In a nutshell: On Friday, President Trump announced on Twitter that he had contracted the coronavirus. Twitter has subsequently placed a ban on tweets that express a desire for Trump's death. Offending users will have their tweets deleted and their accounts placed in a "read only" mode, and repeat offenders will have their accounts suspended.

Twitter has referenced an "Abusive behavior" rule they implemented in April. It explicitly states: "we do not tolerate content that wishes, hopes or expresses a desire for death, serious bodily harm or fatal disease against an individual or group of people."

Twitter's rationale ascribes the rule's importance to the need to "facilitate healthy dialogue on the platform, and [to] empower individuals to express diverse opinions and beliefs." They state that this "abusive behavior may also lead to physical and emotional hardship for those affected."

Twitter told Motherboard that they "won't take enforcement action on every Tweet," which, from a quick peruse of the #Trump page, would be a difficult undertaking. Instead, they're "prioritizing the removal of content when it has a clear call to action that could potentially cause real-world harm."
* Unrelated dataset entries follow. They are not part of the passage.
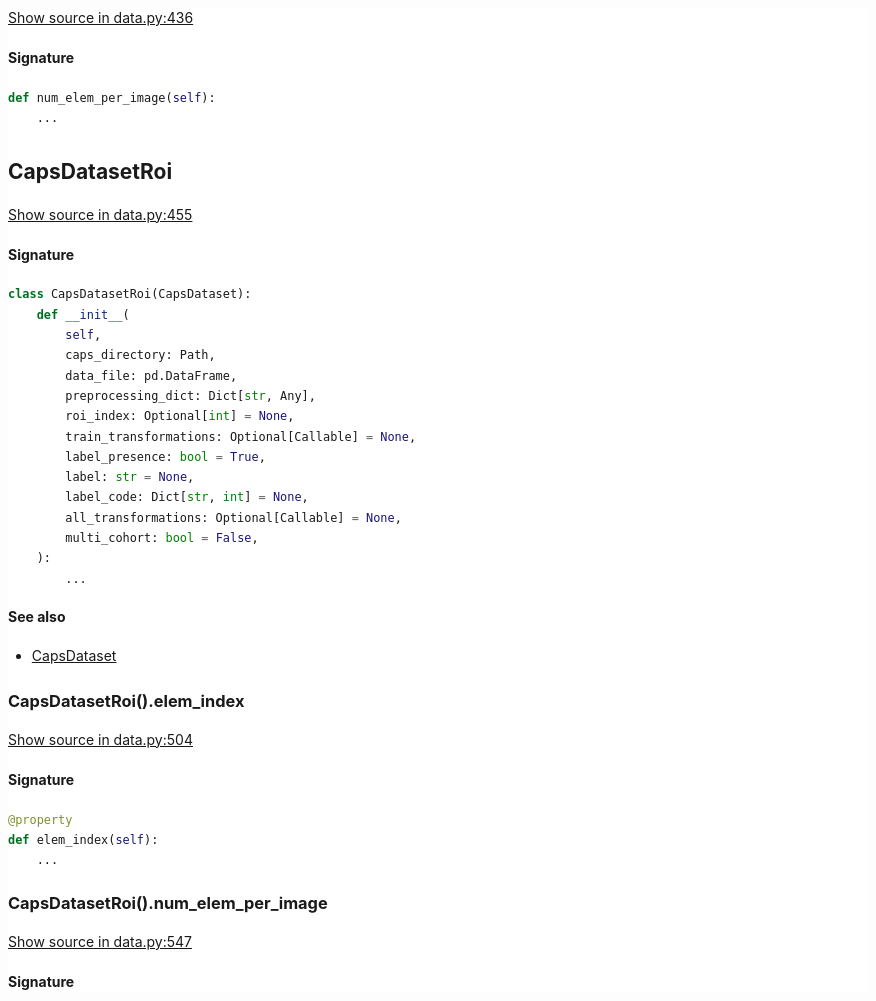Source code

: [Show source in data.py:436](../../../../clinicadl/utils/caps_dataset/data.py#L436)

#### Signature

```python
def num_elem_per_image(self):
    ...
```



## CapsDatasetRoi

[Show source in data.py:455](../../../../clinicadl/utils/caps_dataset/data.py#L455)

#### Signature

```python
class CapsDatasetRoi(CapsDataset):
    def __init__(
        self,
        caps_directory: Path,
        data_file: pd.DataFrame,
        preprocessing_dict: Dict[str, Any],
        roi_index: Optional[int] = None,
        train_transformations: Optional[Callable] = None,
        label_presence: bool = True,
        label: str = None,
        label_code: Dict[str, int] = None,
        all_transformations: Optional[Callable] = None,
        multi_cohort: bool = False,
    ):
        ...
```

#### See also

- [CapsDataset](#capsdataset)

### CapsDatasetRoi().elem_index

[Show source in data.py:504](../../../../clinicadl/utils/caps_dataset/data.py#L504)

#### Signature

```python
@property
def elem_index(self):
    ...
```

### CapsDatasetRoi().num_elem_per_image

[Show source in data.py:547](../../../../clinicadl/utils/caps_dataset/data.py#L547)

#### Signature
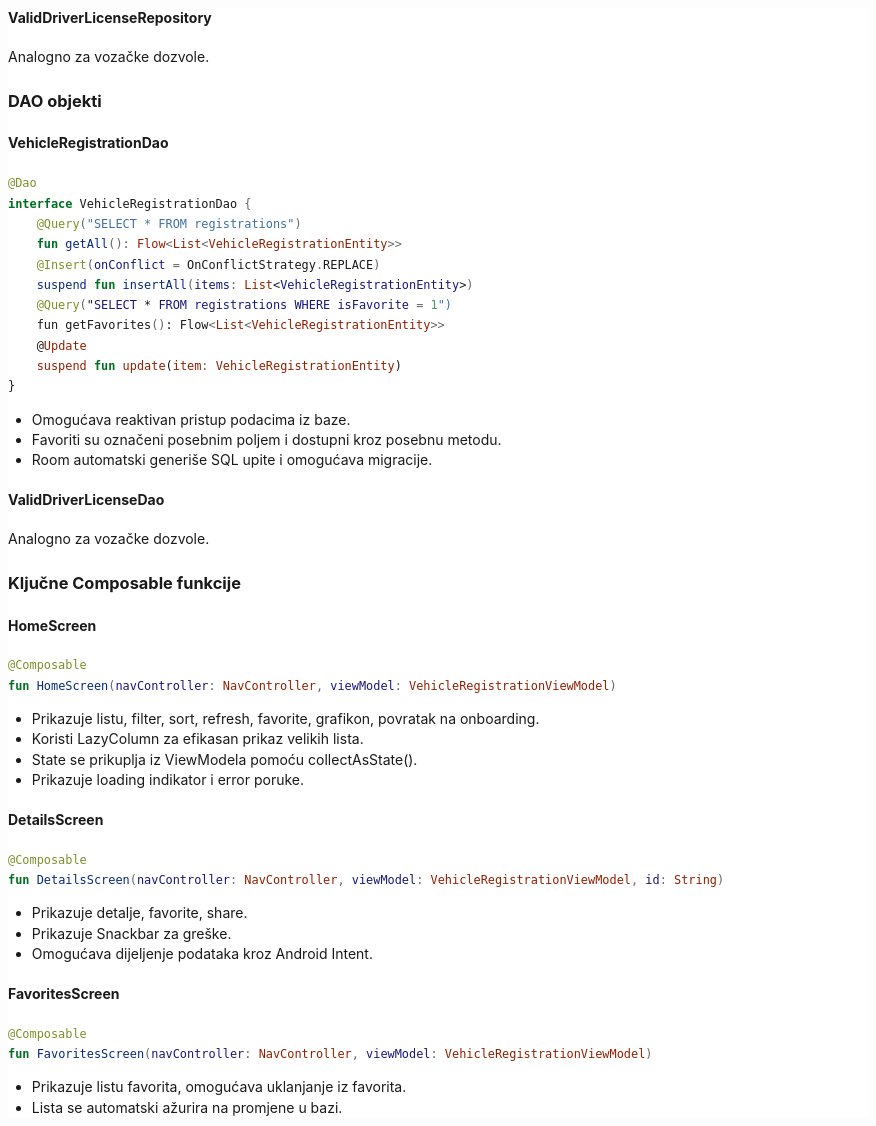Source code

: #### ValidDriverLicenseRepository
Analogno za vozačke dozvole.

### DAO objekti

#### VehicleRegistrationDao
```kotlin
@Dao
interface VehicleRegistrationDao {
    @Query("SELECT * FROM registrations")
    fun getAll(): Flow<List<VehicleRegistrationEntity>>
    @Insert(onConflict = OnConflictStrategy.REPLACE)
    suspend fun insertAll(items: List<VehicleRegistrationEntity>)
    @Query("SELECT * FROM registrations WHERE isFavorite = 1")
    fun getFavorites(): Flow<List<VehicleRegistrationEntity>>
    @Update
    suspend fun update(item: VehicleRegistrationEntity)
}
```
- Omogućava reaktivan pristup podacima iz baze.
- Favoriti su označeni posebnim poljem i dostupni kroz posebnu metodu.
- Room automatski generiše SQL upite i omogućava migracije.

#### ValidDriverLicenseDao
Analogno za vozačke dozvole.

### Ključne Composable funkcije

#### HomeScreen
```kotlin
@Composable
fun HomeScreen(navController: NavController, viewModel: VehicleRegistrationViewModel)
```
- Prikazuje listu, filter, sort, refresh, favorite, grafikon, povratak na onboarding.
- Koristi LazyColumn za efikasan prikaz velikih lista.
- State se prikuplja iz ViewModela pomoću collectAsState().
- Prikazuje loading indikator i error poruke.

#### DetailsScreen
```kotlin
@Composable
fun DetailsScreen(navController: NavController, viewModel: VehicleRegistrationViewModel, id: String)
```
- Prikazuje detalje, favorite, share.
- Prikazuje Snackbar za greške.
- Omogućava dijeljenje podataka kroz Android Intent.

#### FavoritesScreen
```kotlin
@Composable
fun FavoritesScreen(navController: NavController, viewModel: VehicleRegistrationViewModel)
```
- Prikazuje listu favorita, omogućava uklanjanje iz favorita.
- Lista se automatski ažurira na promjene u bazi.
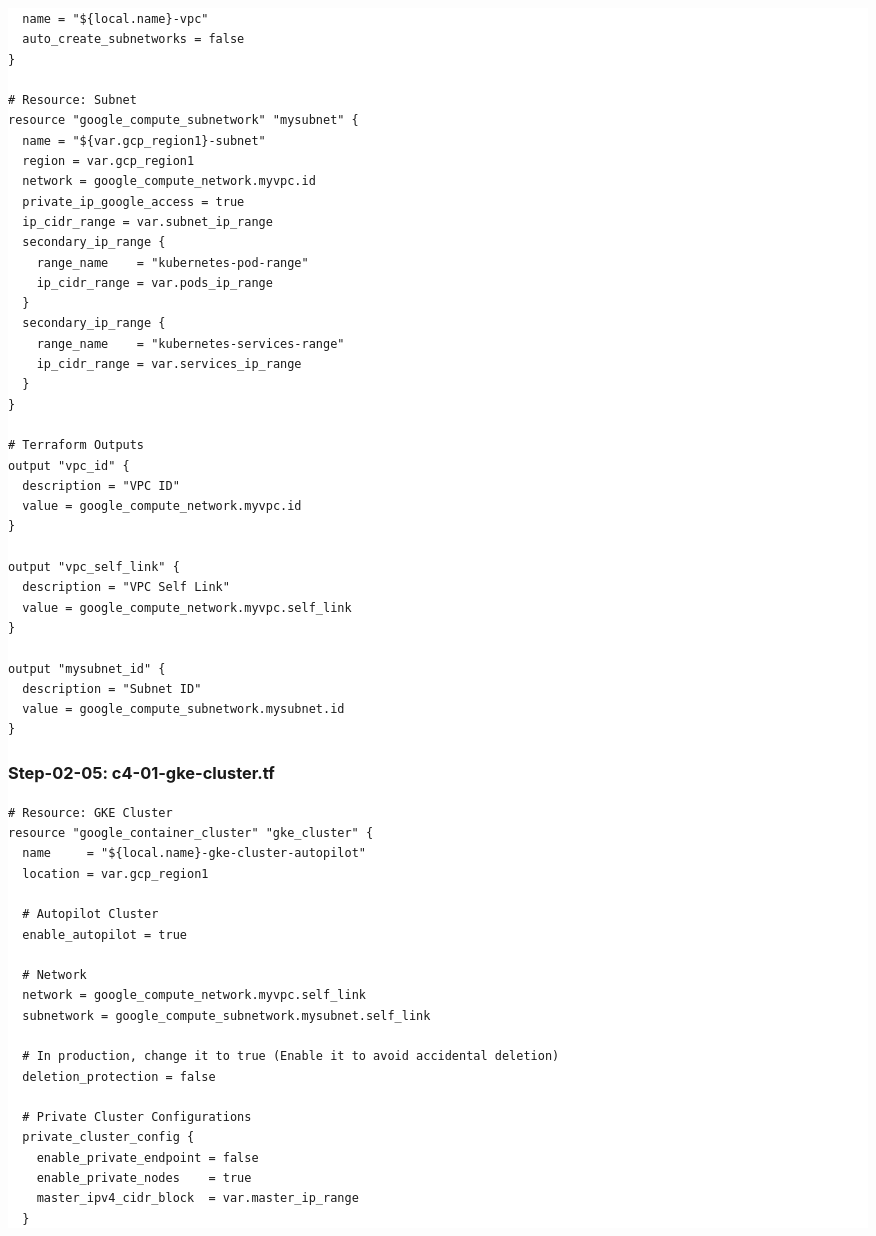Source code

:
```hcl
  name = "${local.name}-vpc"
  auto_create_subnetworks = false   
}

# Resource: Subnet
resource "google_compute_subnetwork" "mysubnet" {
  name = "${var.gcp_region1}-subnet"
  region = var.gcp_region1
  network = google_compute_network.myvpc.id 
  private_ip_google_access = true
  ip_cidr_range = var.subnet_ip_range
  secondary_ip_range {
    range_name    = "kubernetes-pod-range"
    ip_cidr_range = var.pods_ip_range
  }
  secondary_ip_range {
    range_name    = "kubernetes-services-range"
    ip_cidr_range = var.services_ip_range
  }
}

# Terraform Outputs
output "vpc_id" {
  description = "VPC ID"
  value = google_compute_network.myvpc.id 
}

output "vpc_self_link" {
  description = "VPC Self Link"
  value = google_compute_network.myvpc.self_link
}

output "mysubnet_id" {
  description = "Subnet ID"
  value = google_compute_subnetwork.mysubnet.id 
}

```
### Step-02-05: c4-01-gke-cluster.tf
```hcl
# Resource: GKE Cluster
resource "google_container_cluster" "gke_cluster" {
  name     = "${local.name}-gke-cluster-autopilot"
  location = var.gcp_region1

  # Autopilot Cluster
  enable_autopilot = true
   
  # Network
  network = google_compute_network.myvpc.self_link
  subnetwork = google_compute_subnetwork.mysubnet.self_link

  # In production, change it to true (Enable it to avoid accidental deletion)
  deletion_protection = false

  # Private Cluster Configurations
  private_cluster_config {
    enable_private_endpoint = false
    enable_private_nodes    = true
    master_ipv4_cidr_block  = var.master_ip_range
  }

```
For example, perhaps don't suggest to Trump that he should inject bleach as a cure. However, slightly vaguer tweets like the one below appear to be permissible.

Intriguingly, Facebook isn't enforcing the same rules as Twitter in this case. Although Facebook doesn't generally allow such dark content, they make an exception for public characters, including politicians. As long as there's no threat of violence or personal attack, there's no violation of Facebook's rules. Hence, if you don't tag Trump in whatever insult you'd like to level against him, you won't get deleted.

Trump is presently suffering "mild" symptoms according to his chief of staff, Mark Meadows, while Lawrence Kudlow, the director of the national economic council, has described his case as "very moderate." The president is receiving treatment at the Walter Reed National Military Medical Center.